• To carry out the government's wish - to take over publicly held assets for eventual privatisation.
• To learn more about the strengths and weaknesses of each CCO's business.
• To take steps to prepare the CCO for privatisation.
The CCO device is a commercially-oriented two-step. The first step is to put various council functions at arm's length from elected members and council managers, that is, largely out of the council's control (despite the name).
The second step is to use the inside information gained by appointees to build a case for privatisation. Then will come the mantra that privately-owned businesses are always more efficient than publicly owned organisations.
So, councillors are swayed to accept the one-off gains from the sale of the assets, (which helps keep the rates down for the next election,) sell the public's assets and let them pay higher fees for those privatised services as well as facing rising rates. In this way, we allow the future to be robbed.
There are further reasons why the CCOs are a problem. How can something be "council-controlled" if the council is basically told to keep out. It must stay at arm's length which means it can influence only a very limited number of things because each CCO has its own unelected board of directors and management in charge of the day-to-day business and most of the policies.
Councils have a very limited say a few times during the year, mostly through an complicated annual rigmarole called a statement of intent, usually a fairly pallid document negotiated between the council and each CCO.
But the staff and board of each CCO hold all the detailed information and can call upon external consultants to bolster their arguments, while the officers and councillors of the "controlling" authority try to deal with the proposed "intent" within a tight timeframe and have insufficient information and resources to respond on an equal basis.
If people don't like CCO outcomes (such as prices, planning actions, or whatever), the dissatisfaction will be put at the door of the councillors, who are supposed to be in control. And they are the only ones the public can vote for or against.
The current set-up for our "Super" city resulted from Government legislation which required that all of the Auckland region's publicly owned assets be taken out of direct public control and had to be put into CCOs (the first part of the two-step). If National is re-elected this year, with an Act component, it is likely to require the Auckland Council to sell its billions of dollars of assets tied up in the CCOs to help fund the council's wildly ambitious schemes, particularly the subway project.
If legislation is passed to sell them, the consequences can be forecast.

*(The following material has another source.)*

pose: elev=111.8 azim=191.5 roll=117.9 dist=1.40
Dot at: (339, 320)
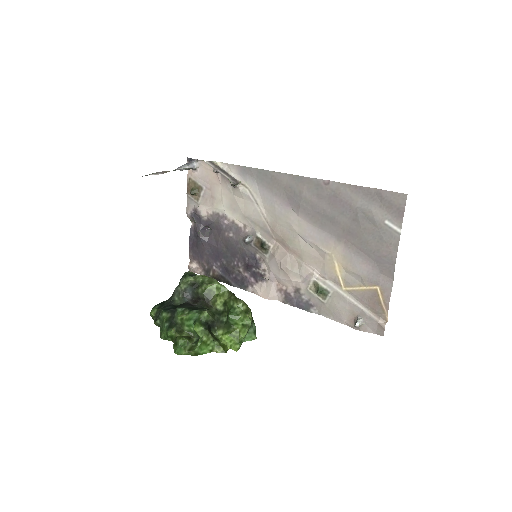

Water would be sold to one of the international water conglomerates, resulting in much higher prices, lower efficiency and poor maintenance - as a study of the results of privatisation of water in UK, France, Canada and other countries soon reveals.
Privatisation of Ports of Auckland would put the considerable public profits into private hands, removing the millions of dollars now available for public investment in Auckland's transport system, leading to bigger loans and therefore higher rates.
The council's property CCO holds public land assets worth more than $900 million. Income from this portfolio and services it provides would also disappear.
I believe Aucklanders need to be rigorous in putting it strongly to all parties in this year's election, that the CCOs and the assets they hold must not be privatised and that these assets should be put back under the council's direct, democratic control.
Tony Holman is an Aucklander with more than 20 years' experience in local government.